• [OBJECTIVE]
Reproduce every one of the records below word for word, but leave the pictures out of your answer.

Extracted data entries
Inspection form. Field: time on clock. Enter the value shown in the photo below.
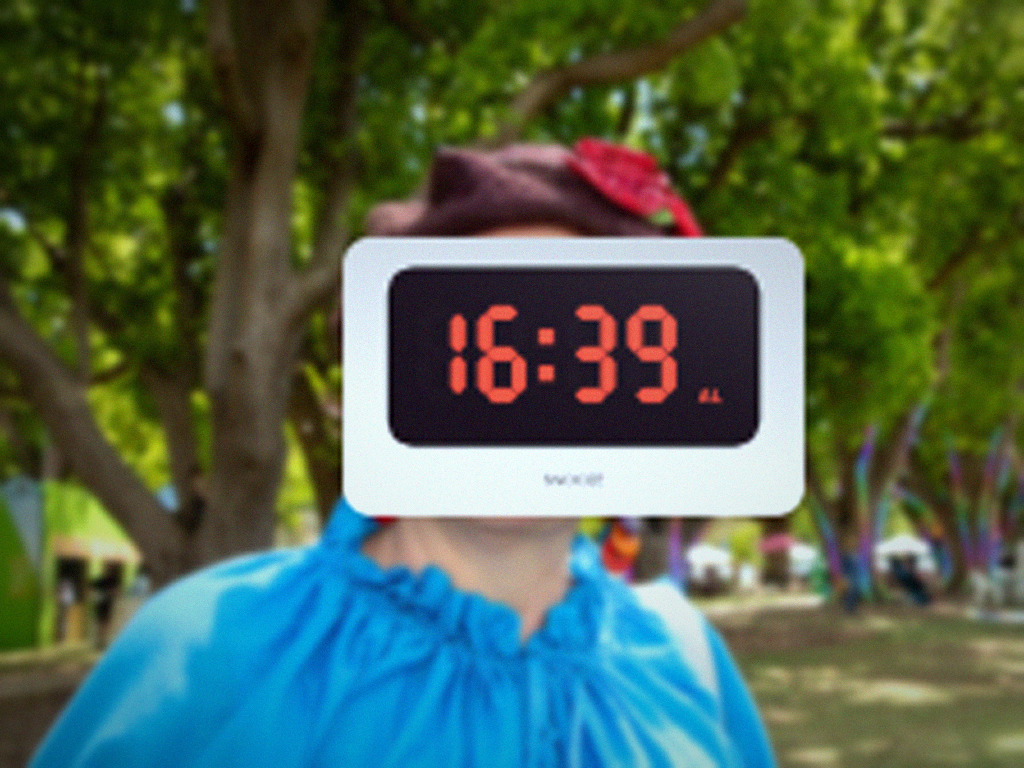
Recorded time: 16:39
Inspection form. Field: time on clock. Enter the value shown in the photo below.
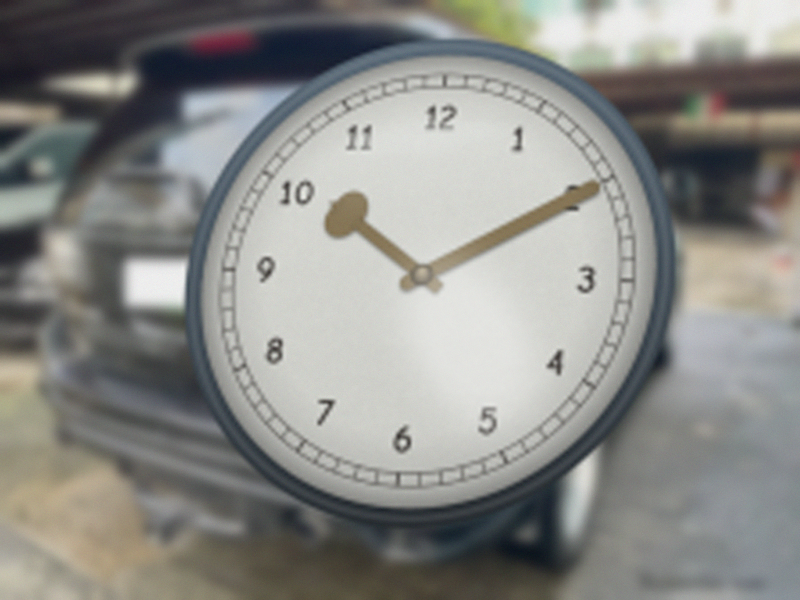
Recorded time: 10:10
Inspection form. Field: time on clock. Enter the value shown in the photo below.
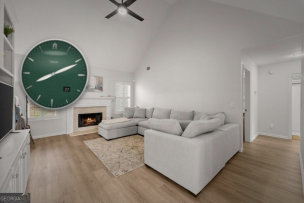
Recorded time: 8:11
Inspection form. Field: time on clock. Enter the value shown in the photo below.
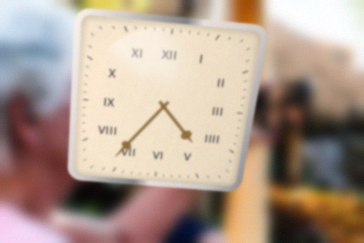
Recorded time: 4:36
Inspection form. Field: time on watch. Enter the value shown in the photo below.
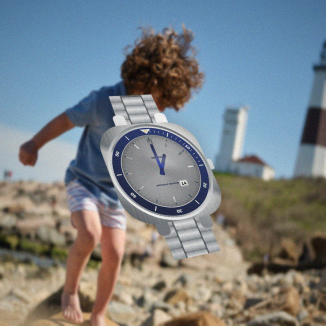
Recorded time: 1:00
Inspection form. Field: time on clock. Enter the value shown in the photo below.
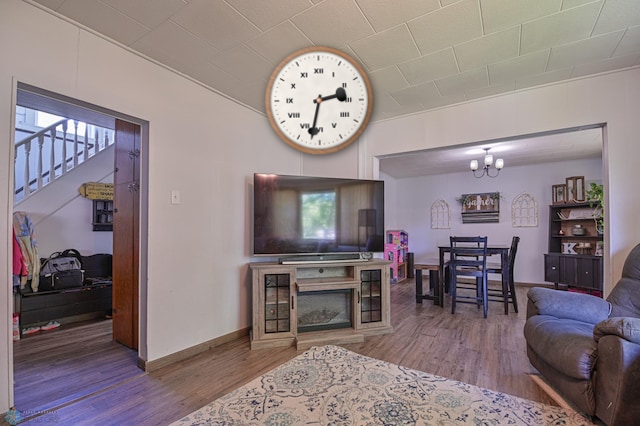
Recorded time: 2:32
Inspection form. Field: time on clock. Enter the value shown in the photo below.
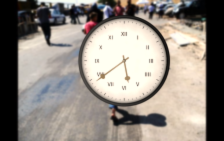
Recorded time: 5:39
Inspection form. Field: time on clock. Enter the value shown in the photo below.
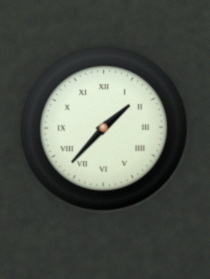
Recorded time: 1:37
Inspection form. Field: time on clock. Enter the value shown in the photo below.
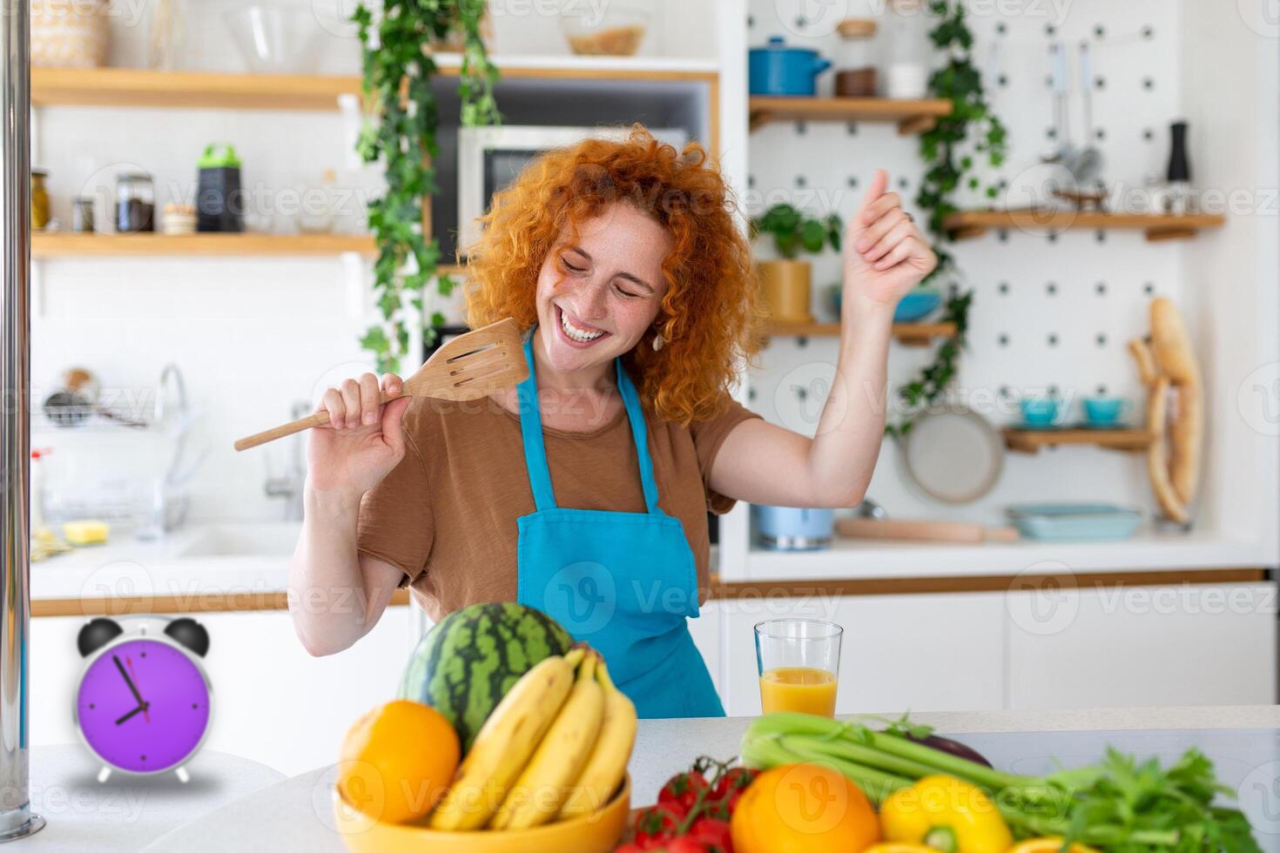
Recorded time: 7:54:57
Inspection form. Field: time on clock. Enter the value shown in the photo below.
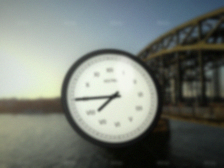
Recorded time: 7:45
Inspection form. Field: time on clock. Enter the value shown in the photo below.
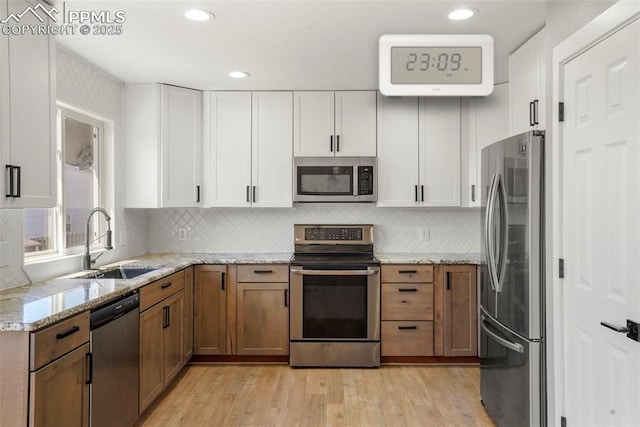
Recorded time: 23:09
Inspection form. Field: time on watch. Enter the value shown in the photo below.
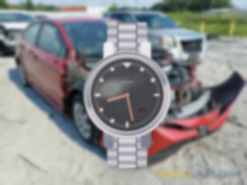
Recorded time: 8:28
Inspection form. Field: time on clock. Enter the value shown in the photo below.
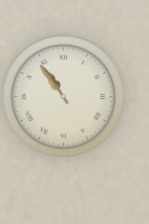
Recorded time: 10:54
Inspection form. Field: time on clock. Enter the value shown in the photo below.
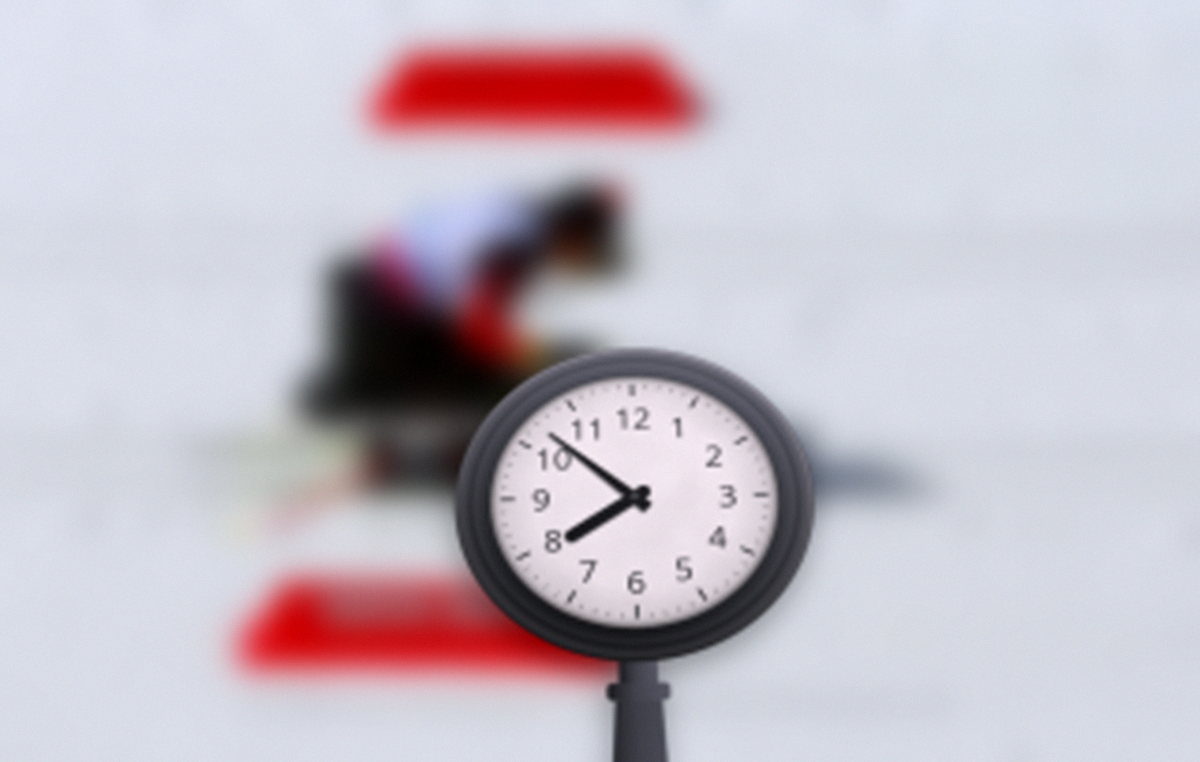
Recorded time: 7:52
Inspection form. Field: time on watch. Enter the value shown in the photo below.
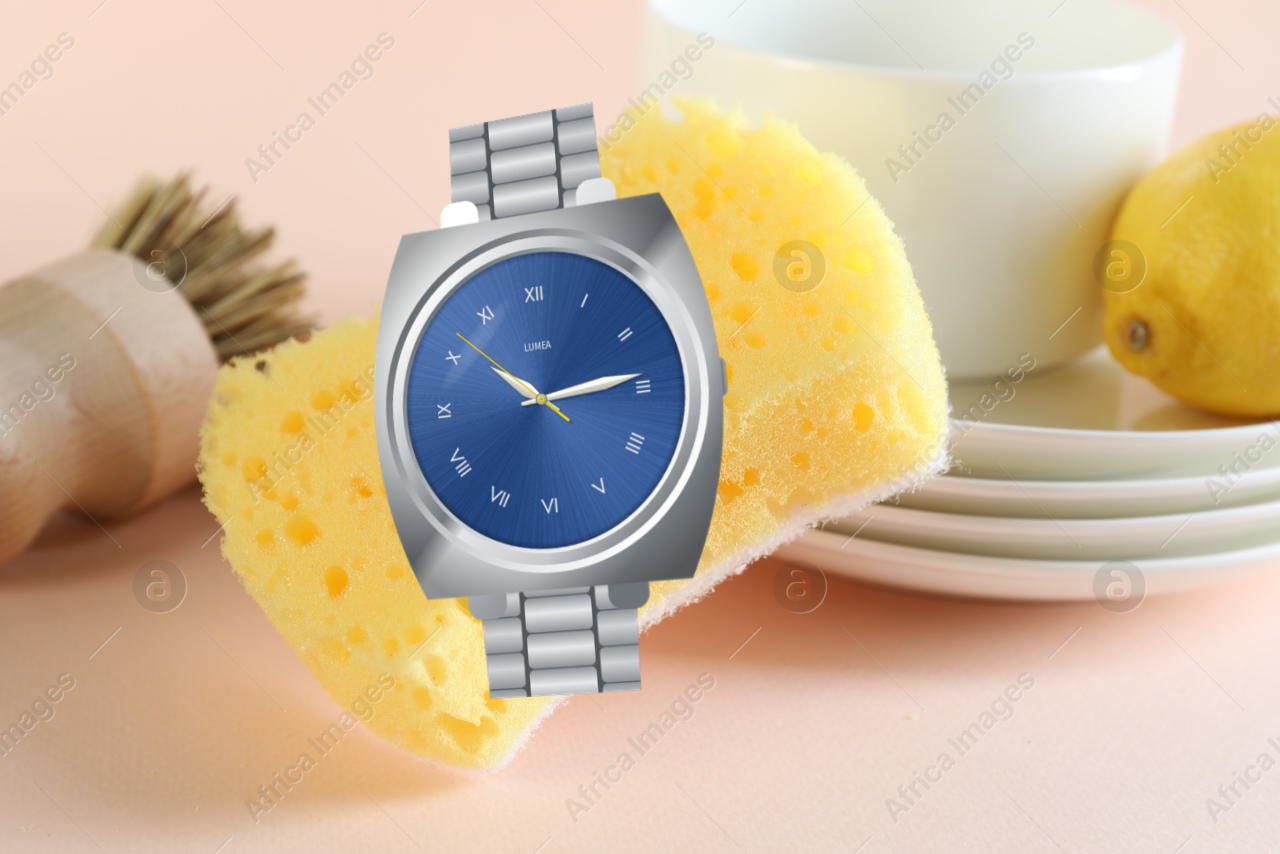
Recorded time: 10:13:52
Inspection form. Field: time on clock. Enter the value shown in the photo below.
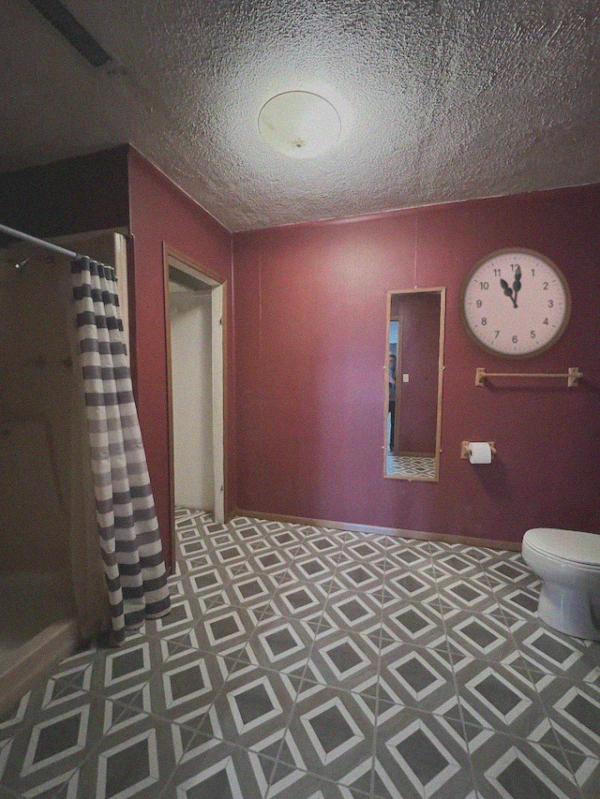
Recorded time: 11:01
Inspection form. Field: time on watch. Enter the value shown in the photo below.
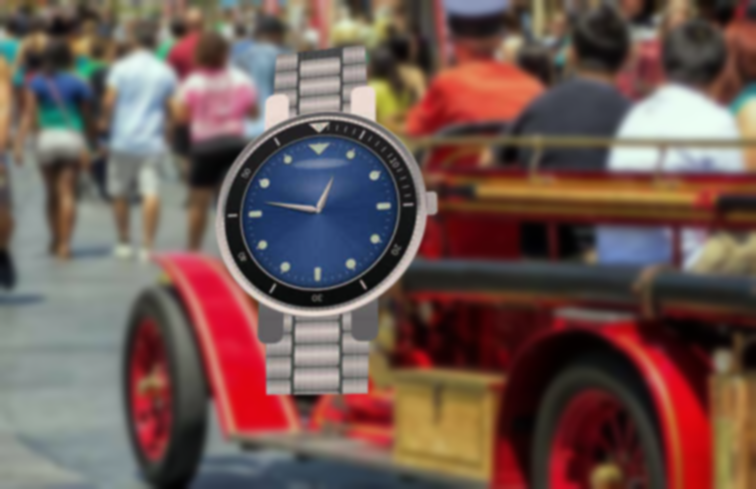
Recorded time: 12:47
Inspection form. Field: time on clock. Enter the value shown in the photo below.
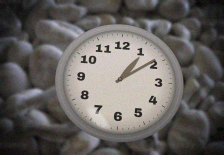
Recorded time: 1:09
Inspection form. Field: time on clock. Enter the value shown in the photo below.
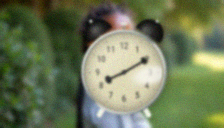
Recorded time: 8:10
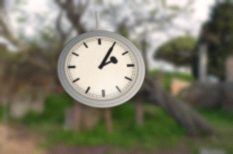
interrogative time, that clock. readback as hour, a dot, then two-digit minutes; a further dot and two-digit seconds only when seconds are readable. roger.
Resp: 2.05
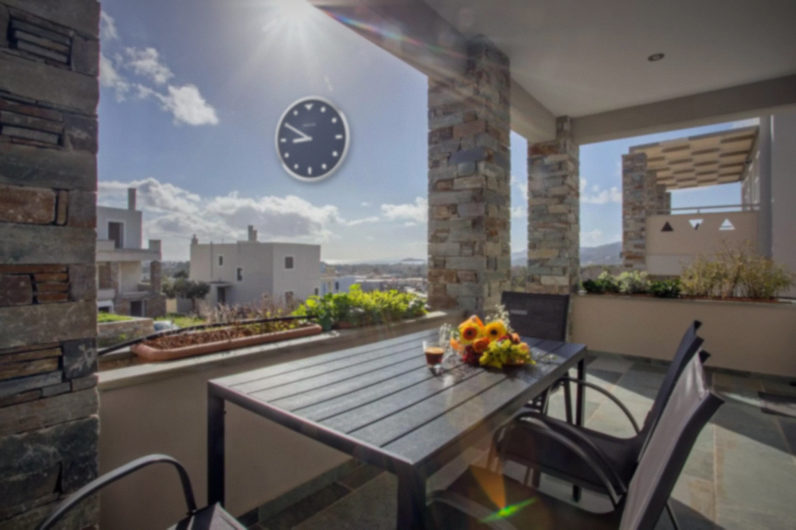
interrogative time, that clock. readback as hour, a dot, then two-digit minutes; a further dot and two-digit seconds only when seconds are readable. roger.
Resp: 8.50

• [TASK RESULT]
Inspection form. Field: time on clock. Enter the value shown in the photo below.
Recorded time: 16:39
Inspection form. Field: time on clock. Enter the value shown in the photo below.
Recorded time: 10:10
Inspection form. Field: time on clock. Enter the value shown in the photo below.
Recorded time: 8:11
Inspection form. Field: time on clock. Enter the value shown in the photo below.
Recorded time: 4:36
Inspection form. Field: time on watch. Enter the value shown in the photo below.
Recorded time: 1:00
Inspection form. Field: time on clock. Enter the value shown in the photo below.
Recorded time: 2:32
Inspection form. Field: time on clock. Enter the value shown in the photo below.
Recorded time: 5:39
Inspection form. Field: time on clock. Enter the value shown in the photo below.
Recorded time: 1:37
Inspection form. Field: time on clock. Enter the value shown in the photo below.
Recorded time: 7:54:57
Inspection form. Field: time on clock. Enter the value shown in the photo below.
Recorded time: 7:45
Inspection form. Field: time on clock. Enter the value shown in the photo below.
Recorded time: 23:09
Inspection form. Field: time on watch. Enter the value shown in the photo below.
Recorded time: 8:28
Inspection form. Field: time on clock. Enter the value shown in the photo below.
Recorded time: 10:54
Inspection form. Field: time on clock. Enter the value shown in the photo below.
Recorded time: 7:52
Inspection form. Field: time on watch. Enter the value shown in the photo below.
Recorded time: 10:13:52
Inspection form. Field: time on clock. Enter the value shown in the photo below.
Recorded time: 11:01
Inspection form. Field: time on watch. Enter the value shown in the photo below.
Recorded time: 12:47
Inspection form. Field: time on clock. Enter the value shown in the photo below.
Recorded time: 1:09
Inspection form. Field: time on clock. Enter the value shown in the photo below.
Recorded time: 8:10
interrogative time, that clock. readback as hour, a dot, then two-digit minutes; a further dot and two-digit seconds only when seconds are readable. roger.
Resp: 2.05
interrogative time, that clock. readback as hour, a dot, then two-digit minutes; a further dot and two-digit seconds only when seconds are readable. roger.
Resp: 8.50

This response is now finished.